To determine the volume of a 0.500 M solution of NaBH4 required to produce 0.529 g of B2H6, we need to use stoichiometry and the molarity concept.
First, let's begin by calculating the number of moles of B2H6 produced. To do this, we use the molar mass of B2H6.
The molar mass of B2H6 is:
(2 x atomic mass of B) + (6 x atomic mass of H)
= (2 x 10.81 g/mol) + (6 x 1.01 g/mol)
= 21.62 g/mol + 6.06 g/mol
= 27.68 g/mol
Next, we use the molar mass of B2H6 to calculate the number of moles produced:
Number of moles = mass / molar mass
Number of moles = 0.529 g / 27.68 g/mol
Number of moles ≈ 0.0191 mol
From the balanced chemical equation, we see that there is a 1:1 stoichiometric ratio between NaBH4 and B2H6. This means that for every 1 mole of NaBH4, we produce 1 mole of B2H6.

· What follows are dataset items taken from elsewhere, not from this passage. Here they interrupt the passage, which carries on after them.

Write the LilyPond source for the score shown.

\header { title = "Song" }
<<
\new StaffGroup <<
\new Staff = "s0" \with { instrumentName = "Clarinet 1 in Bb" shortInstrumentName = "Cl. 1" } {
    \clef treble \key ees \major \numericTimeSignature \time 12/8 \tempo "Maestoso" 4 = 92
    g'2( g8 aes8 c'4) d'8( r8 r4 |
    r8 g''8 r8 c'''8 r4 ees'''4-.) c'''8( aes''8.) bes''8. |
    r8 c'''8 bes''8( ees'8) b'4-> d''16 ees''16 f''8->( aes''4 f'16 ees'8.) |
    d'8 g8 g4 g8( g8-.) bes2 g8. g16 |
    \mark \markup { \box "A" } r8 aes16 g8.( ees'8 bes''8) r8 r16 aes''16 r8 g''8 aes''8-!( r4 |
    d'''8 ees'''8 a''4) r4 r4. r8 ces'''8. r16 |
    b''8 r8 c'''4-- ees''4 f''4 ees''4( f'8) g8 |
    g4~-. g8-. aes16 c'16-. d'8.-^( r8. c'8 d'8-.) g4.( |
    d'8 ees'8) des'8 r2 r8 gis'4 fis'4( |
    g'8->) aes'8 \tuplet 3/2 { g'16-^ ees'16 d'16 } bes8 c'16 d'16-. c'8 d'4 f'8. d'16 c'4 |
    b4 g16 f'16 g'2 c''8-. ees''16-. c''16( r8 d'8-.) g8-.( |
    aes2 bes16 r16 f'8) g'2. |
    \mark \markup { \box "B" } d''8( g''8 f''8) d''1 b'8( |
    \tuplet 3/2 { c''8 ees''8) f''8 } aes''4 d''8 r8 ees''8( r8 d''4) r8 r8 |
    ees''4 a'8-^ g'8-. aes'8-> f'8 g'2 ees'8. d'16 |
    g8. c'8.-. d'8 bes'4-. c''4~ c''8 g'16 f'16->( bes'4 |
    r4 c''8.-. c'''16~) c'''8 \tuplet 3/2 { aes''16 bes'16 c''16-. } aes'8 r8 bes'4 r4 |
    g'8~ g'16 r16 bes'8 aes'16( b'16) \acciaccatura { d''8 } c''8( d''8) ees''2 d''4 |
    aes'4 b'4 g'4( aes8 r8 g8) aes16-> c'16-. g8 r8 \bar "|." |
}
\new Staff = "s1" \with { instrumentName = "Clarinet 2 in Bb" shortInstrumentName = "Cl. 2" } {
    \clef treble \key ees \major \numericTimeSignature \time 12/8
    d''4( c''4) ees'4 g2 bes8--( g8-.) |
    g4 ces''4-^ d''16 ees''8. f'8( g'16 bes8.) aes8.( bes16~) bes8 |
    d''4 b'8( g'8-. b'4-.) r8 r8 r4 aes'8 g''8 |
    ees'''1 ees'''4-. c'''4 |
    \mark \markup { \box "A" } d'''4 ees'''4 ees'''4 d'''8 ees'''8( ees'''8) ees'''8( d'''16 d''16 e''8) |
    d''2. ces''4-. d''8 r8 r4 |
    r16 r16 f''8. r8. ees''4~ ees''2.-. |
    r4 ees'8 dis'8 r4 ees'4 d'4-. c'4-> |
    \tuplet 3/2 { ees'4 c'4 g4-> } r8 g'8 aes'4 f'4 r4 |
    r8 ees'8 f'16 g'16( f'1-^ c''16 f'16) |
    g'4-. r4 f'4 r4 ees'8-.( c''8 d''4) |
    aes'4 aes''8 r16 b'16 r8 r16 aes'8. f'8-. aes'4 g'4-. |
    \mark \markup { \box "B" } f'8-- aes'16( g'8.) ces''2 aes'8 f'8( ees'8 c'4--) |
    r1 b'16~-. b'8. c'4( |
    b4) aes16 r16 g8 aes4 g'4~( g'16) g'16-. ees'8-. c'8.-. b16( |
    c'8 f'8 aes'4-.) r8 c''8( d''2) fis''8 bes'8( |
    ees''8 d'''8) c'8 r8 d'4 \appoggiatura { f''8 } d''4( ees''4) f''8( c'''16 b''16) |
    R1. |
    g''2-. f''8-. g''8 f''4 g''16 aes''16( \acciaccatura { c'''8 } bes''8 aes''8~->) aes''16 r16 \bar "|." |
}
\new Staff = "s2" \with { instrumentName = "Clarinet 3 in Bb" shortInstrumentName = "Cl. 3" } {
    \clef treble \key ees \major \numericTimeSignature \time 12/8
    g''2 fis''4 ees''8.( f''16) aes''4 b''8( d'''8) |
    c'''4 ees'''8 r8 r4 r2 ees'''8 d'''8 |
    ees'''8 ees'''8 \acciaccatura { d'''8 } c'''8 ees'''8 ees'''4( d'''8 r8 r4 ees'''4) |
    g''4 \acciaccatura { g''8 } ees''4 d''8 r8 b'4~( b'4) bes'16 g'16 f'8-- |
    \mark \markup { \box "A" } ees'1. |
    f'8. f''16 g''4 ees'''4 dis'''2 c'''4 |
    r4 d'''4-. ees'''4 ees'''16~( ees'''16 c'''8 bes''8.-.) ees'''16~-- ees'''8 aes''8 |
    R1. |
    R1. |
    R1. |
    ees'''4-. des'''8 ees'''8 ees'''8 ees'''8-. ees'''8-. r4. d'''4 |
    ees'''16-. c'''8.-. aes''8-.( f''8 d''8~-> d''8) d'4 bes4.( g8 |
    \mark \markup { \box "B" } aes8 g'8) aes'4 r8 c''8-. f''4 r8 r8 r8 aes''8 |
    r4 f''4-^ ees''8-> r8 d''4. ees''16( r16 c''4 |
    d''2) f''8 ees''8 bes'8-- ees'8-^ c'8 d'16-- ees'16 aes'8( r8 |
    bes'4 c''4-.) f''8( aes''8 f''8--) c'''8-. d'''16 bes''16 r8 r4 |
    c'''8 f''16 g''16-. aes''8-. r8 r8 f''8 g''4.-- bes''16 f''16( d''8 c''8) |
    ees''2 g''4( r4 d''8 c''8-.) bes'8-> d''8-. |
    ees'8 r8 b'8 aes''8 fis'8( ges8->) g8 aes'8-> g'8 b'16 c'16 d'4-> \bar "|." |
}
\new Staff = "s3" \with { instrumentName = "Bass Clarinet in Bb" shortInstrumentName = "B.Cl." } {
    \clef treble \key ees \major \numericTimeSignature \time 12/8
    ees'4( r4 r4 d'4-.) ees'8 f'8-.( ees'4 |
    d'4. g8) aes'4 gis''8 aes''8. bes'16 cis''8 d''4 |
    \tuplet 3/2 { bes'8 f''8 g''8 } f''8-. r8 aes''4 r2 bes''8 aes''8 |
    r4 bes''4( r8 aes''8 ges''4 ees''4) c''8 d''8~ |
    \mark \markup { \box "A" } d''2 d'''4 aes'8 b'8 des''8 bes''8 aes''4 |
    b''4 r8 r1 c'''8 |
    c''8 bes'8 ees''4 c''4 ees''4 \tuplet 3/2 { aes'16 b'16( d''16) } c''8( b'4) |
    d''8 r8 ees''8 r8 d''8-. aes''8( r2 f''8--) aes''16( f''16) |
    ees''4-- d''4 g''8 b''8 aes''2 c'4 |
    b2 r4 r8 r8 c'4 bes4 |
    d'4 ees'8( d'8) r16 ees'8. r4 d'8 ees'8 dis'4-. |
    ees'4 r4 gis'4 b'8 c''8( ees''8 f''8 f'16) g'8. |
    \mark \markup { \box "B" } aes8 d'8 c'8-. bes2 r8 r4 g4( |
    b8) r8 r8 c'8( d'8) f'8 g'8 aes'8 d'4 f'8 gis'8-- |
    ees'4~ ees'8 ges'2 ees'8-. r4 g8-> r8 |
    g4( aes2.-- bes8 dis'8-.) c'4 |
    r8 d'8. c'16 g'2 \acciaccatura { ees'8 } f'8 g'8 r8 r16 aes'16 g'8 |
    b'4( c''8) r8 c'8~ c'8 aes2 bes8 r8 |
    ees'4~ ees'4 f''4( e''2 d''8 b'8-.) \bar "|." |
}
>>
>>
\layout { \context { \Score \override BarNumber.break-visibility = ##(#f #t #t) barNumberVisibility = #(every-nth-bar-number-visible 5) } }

Now, we can use the molar concentration of NaBH4 to convert moles to volume:
Molarity = moles / volume
0.500 M = 0.0191 mol / volume
Rearranging the equation, we can solve for the volume:
Volume = moles / molarity
Volume = 0.0191 mol / 0.500 M
Volume ≈ 0.0382 L
Finally, to convert the volume from liters to milliliters:
Volume (in mL) = Volume (in L) x 1000
Volume (in mL) = 0.0382 L x 1000
Volume (in mL) ≈ 38.2 mL
Therefore, approximately 38.2 mL of a 0.500 M solution of NaBH4 is required to produce 0.529 g of B2H6.
mols B2H6 = grams/molar mass = ?
Using the coefficients in the balanced equation, convert mols B2H6 to mols NaBH4.
Now convert mols NaBH4 to volume with
M = mols/L solution. You know M and mols, solve for L solution and convert to mL.